Dans un arrêt du 6 mai 2025 (L.F. et autres c. Italie) la Cour européenne des droits de l’Homme condamne l’Italie pour ne pas avoir pris les mesures nécessaires pour protéger les populations contre la pollution provenant d’une fonderie depuis 2006 (violation de l’article 8 de la convention – droit au respect de la vie privée ).
Les requérants sont 153 ressortissants italiens résidant à Baronissi, Pellezzano et Salerne (Italie).
L’affaire concerne la pollution causée par une fonderie située à proximité du domicile des requérants dans la commune de Salerne exploitée depuis 1960. En 2006, la zone industrielle où elle était située fut classée zone résidentielle, sous réserve de la délocalisation de cette usine.
Aucune délocalisation n’a eu lieu, mais la zone fut néanmoins ouverte à l’urbanisation résidentielle.
La fonderie a fait l’objet de nombreuses inspections et procédures administratives et pénales qui constatèrent toutes des lacunes dans son fonctionnement. À partir de 2016, les autorités prirent des mesures, accompagnées d’un suivi, afin de réduire le plus possible les effets néfastes de la fonderie sur l’environnement et sur la santé de la population locale.
Les requérants invoquent les articles 2 (droit à la vie) et 8 (droit au respect de la vie privée et familiale), et font état que l’autorisation par l’État du développement résidentiel autour de la fonderie et le manquement de ce dernier à prendre les mesures nécessaires contre la pollution a causé un préjudice grave à l’environnement, mis en danger leur vie et leur santé et porté atteinte à leur bien-être personnel. Plusieurs d’entre eux font spécifiquement valoir qu’ils souffrent de maladies cardiovasculaires, respiratoires et neurologiques.

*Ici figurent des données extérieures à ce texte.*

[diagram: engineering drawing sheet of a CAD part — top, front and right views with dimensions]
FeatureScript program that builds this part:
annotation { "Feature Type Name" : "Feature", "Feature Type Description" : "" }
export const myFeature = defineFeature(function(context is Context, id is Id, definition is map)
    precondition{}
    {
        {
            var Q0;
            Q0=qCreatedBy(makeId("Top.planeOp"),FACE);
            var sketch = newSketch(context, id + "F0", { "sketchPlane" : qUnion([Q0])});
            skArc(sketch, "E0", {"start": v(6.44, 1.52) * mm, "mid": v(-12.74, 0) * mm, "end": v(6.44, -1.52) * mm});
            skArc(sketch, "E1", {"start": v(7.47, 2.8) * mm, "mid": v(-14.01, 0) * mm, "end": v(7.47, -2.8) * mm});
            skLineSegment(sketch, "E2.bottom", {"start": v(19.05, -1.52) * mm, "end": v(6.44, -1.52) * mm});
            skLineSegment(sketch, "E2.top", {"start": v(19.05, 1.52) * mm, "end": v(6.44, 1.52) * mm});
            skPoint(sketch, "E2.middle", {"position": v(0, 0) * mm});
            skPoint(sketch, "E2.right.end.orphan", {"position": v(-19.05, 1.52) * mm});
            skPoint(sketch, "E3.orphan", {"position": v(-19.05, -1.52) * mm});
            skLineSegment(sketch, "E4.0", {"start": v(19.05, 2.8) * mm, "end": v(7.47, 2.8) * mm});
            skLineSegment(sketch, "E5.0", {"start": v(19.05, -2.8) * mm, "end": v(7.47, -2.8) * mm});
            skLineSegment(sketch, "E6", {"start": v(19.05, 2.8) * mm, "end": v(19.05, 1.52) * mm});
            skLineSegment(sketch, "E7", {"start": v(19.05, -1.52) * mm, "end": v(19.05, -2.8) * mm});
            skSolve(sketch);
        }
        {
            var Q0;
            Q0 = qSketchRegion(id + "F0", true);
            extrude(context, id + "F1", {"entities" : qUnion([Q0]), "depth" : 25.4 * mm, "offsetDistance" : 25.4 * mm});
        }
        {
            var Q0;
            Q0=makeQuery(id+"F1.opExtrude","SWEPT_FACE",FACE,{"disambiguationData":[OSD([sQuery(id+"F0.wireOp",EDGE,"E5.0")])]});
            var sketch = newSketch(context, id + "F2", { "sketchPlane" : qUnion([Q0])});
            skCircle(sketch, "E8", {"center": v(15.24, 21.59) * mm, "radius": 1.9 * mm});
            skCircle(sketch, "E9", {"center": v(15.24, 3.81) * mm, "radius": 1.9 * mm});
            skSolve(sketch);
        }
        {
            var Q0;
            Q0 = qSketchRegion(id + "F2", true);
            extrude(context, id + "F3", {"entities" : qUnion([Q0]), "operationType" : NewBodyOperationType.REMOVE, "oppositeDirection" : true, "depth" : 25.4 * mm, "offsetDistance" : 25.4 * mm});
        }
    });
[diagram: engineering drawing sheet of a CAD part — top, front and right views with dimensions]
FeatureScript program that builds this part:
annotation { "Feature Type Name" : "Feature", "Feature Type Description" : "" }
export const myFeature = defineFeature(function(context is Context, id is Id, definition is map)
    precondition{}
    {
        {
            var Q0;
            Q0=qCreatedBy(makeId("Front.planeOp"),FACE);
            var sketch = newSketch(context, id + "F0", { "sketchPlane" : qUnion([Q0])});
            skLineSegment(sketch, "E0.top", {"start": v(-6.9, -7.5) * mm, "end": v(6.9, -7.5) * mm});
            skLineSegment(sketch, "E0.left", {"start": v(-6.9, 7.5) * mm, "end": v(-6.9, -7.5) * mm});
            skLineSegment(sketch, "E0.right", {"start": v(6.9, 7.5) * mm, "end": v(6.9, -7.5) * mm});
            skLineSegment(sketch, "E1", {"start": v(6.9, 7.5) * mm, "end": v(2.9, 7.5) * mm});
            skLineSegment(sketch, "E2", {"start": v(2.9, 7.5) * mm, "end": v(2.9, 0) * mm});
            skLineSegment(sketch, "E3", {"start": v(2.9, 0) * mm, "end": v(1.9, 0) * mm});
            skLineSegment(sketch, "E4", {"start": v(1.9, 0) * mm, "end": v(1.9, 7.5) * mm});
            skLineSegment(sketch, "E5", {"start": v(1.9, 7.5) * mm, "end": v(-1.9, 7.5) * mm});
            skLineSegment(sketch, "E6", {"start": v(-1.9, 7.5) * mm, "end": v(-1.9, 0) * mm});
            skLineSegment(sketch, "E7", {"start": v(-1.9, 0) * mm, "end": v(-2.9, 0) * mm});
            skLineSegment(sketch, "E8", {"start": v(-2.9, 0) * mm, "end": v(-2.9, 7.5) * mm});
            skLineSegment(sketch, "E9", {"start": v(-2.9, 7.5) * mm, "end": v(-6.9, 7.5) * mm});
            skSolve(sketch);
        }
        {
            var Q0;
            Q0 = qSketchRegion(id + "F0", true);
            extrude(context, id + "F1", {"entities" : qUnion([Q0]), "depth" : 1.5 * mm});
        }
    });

Les requérants allèguent également que les autorités ont manqué à les informer des risques de vivre dans les alentours de l’usine et à les associer au processus décisionnel concernant l’autorisation de son exploitation.
La Cour considère que les autorités nationales italiennes ont été incapables de prendre prendre toutes les mesures nécessaires pour assurer la protection effective des droits des demandeurs et particulièrement des personnes, vivant dans un rayon de six kilomètres de la centrale, plus vulnérable aux maladies dues à la pollution et ce, malgré les effets tangibles des mesures prises pour l’après-2016 visant à réduire les effets néfastes de l’exploitation de la fonderie.
La Cour observe qu’après la publication du décret n° 85/2020, les demandeurs ont continué à signaler des émissions nauséabondes et fumées confirmées dans un rapport du 18 juillet 2022. La Cour note également que dans ce rapport, l’impact sur la population locale n’était pas nécessairement lié à des lacunes, mais a été traité davantage comme un événement potentiellement ordinaire, compte tenu de l’âge de l’usine et de son emplacement actuel dans une région densément peuplée.
La Cour note que les activités de surveillance menées à la suite de la promulgation du décret n° 85/2020 se référaient aux limites législatives pour les zones industrielles et non aux niveaux inférieurs établis par le droit national pour les zones résidentielles.
La Cour estime que, même après la promulgation du décret n° 85/2020, un juste équilibre a été mis entre, d’une part, l’intérêt des requérants à ne pas souffrir atteintes graves à l’environnement qui pourraient affecter leur vie privée et, sur le l’autre, l’intérêt de la société dans son ensemble.
Pour ces raisons, la Cour :
Dit, à l’unanimité, à l’unanimité, qu’il y a eu violation de l’article 8 de la Convention;
Dit, par six voix contre une, que la constatation d’une violation constitue
suffisait à titre équitable pour couvrir le préjudice moral subi par les demandeurs ;
L’Italie doit en outre doit verser aux requérants, conjointement, dans un délai trois mois à compter de la date à laquelle le jugement est devenu définitif en conformément à l’article 44 § 2 de la Convention :
(i) 1.700 euros (mille sept cents euros), à titre de frais et dépens encourus devant les juridictions nationales;
(ii) 7.000 euros (sept mille euros), au titre des frais et dépens encourus devant la Cour.
La Cour ne fait pas droit à la demande des requérants d’indiquer à l’Italie les mesures pour réduire la pollution, une violation de la Convention imposant à l’État défendeur l’obligation de choisir les mesures générales à adopter dans son ordre juridique interne pour mettre fin à la violation constatée par la Cour et en corriger autant que possible les effets. La Cour n’indique qu’exceptionnellement le type de mesures générales qui pourraient être prises pour mettre fin à la situation constatée.
L’arrêt est consultable via le lien suivant : file:///C:/Users/Beno%C3%AEt%20Havet/Downloads/Arr%C3%AAts%20du%2006.05.2025%20(3).pdf.